About this task: Search each line below for "index", then return the lines where it appears.

Data to examine:
★ ★ ★ ★
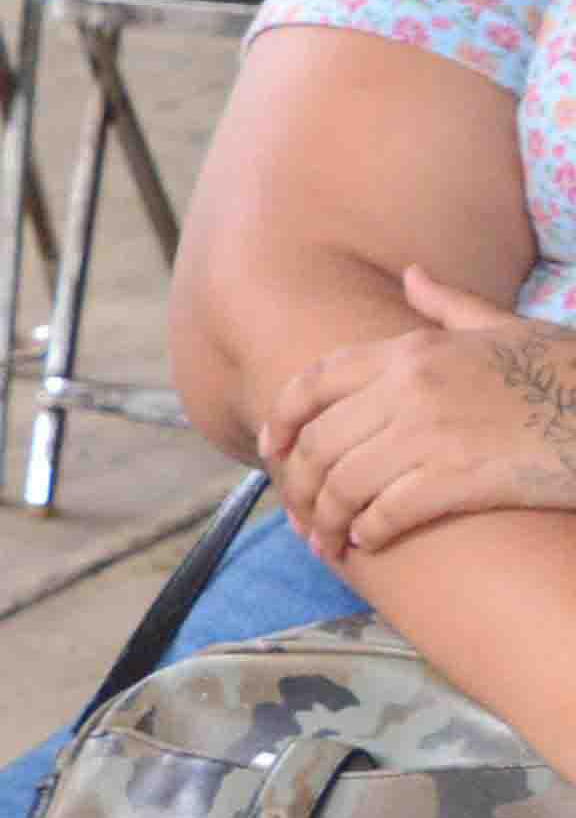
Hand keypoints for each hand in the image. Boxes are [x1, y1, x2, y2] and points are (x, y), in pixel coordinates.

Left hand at [264, 265, 575, 554]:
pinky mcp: (460, 479)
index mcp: (411, 349)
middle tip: (299, 519)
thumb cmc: (569, 371)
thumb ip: (448, 305)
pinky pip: (389, 511)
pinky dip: (368, 531)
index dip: (282, 420)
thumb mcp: (505, 326)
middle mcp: (408, 388)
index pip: (315, 383)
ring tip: (327, 542)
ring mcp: (431, 433)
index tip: (271, 451)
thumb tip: (410, 274)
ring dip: (327, 519)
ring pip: (344, 482)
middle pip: (320, 441)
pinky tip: (368, 544)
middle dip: (300, 486)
★ ★ ★ ★
Written answer:
index mcp: (411, 349)
index dip: (282, 420)
index pip: (315, 383)
index tip: (271, 451)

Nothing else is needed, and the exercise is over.